Sounds tough, right? That’s probably why in the past three decades no one has been able to claim the prize. But the University of Maryland team has been working toward this goal for the past four years, and they’ve come close with their 80-pound contraption. Built from carbon fiber tubes, styrofoam and plenty of superglue, the machine measures 100 feet across. The pilot sits and pedals with his or her hands and feet — kind of like a bicycle — to unspool strings that propel the helicopter’s rotors. It’s fully functional — and, with a few more tweaks, could eventually meet the specifications to take home the Sikorsky Prize.

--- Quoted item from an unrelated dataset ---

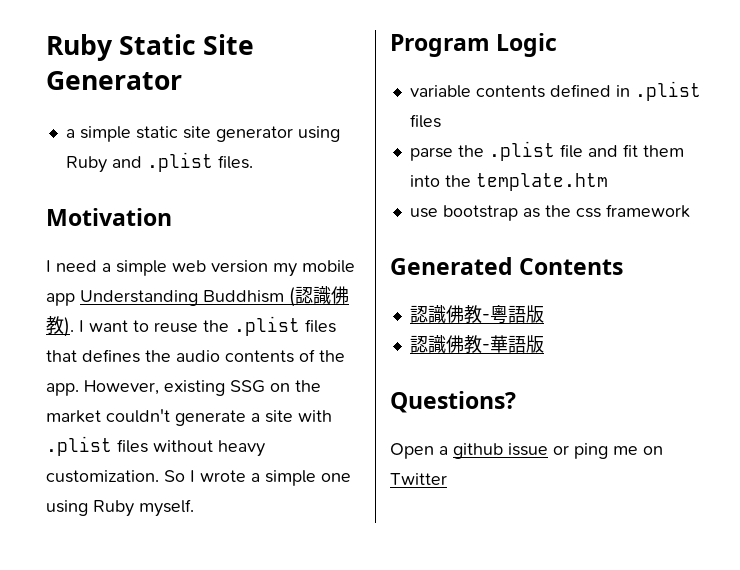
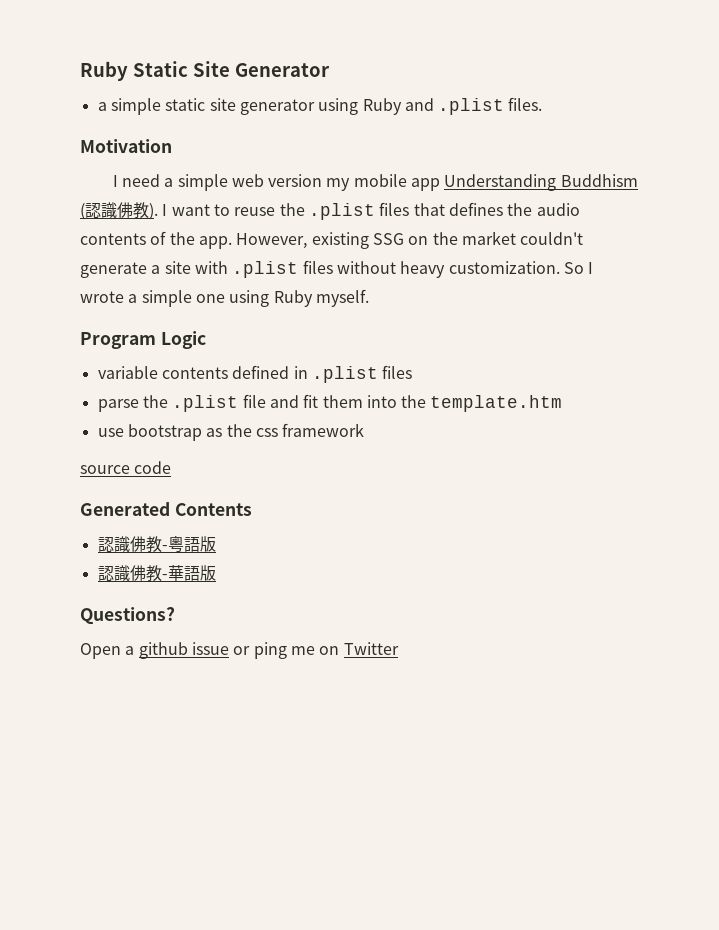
(690, 211) none -> [80,461,172,474] // source code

For now, though, the team still faces a few major challenges. First, their helicopter has yet to hit the 3 meter (approximately 10 foot) height requirement. Graduate student Elizabeth Weiner told NPR that the team doesn’t think meeting that goal is very likely, although they’ve already hit eight feet. The major obstacle is keeping the vehicle within the 10-meter by 10-meter box. Their vehicle lacks a steering mechanism and tends to drift.

After four years, countless hours, frustrating crashes, dead ends, and, NewsFeed imagines, some likely superglue-related snafus, one might wonder: what keeps these young engineers working so tirelessly to win the seemingly unobtainable Sikorsky prize?

“It’s an engineering challenge,” Weiner told to NPR. “Nobody’s ever done it before.”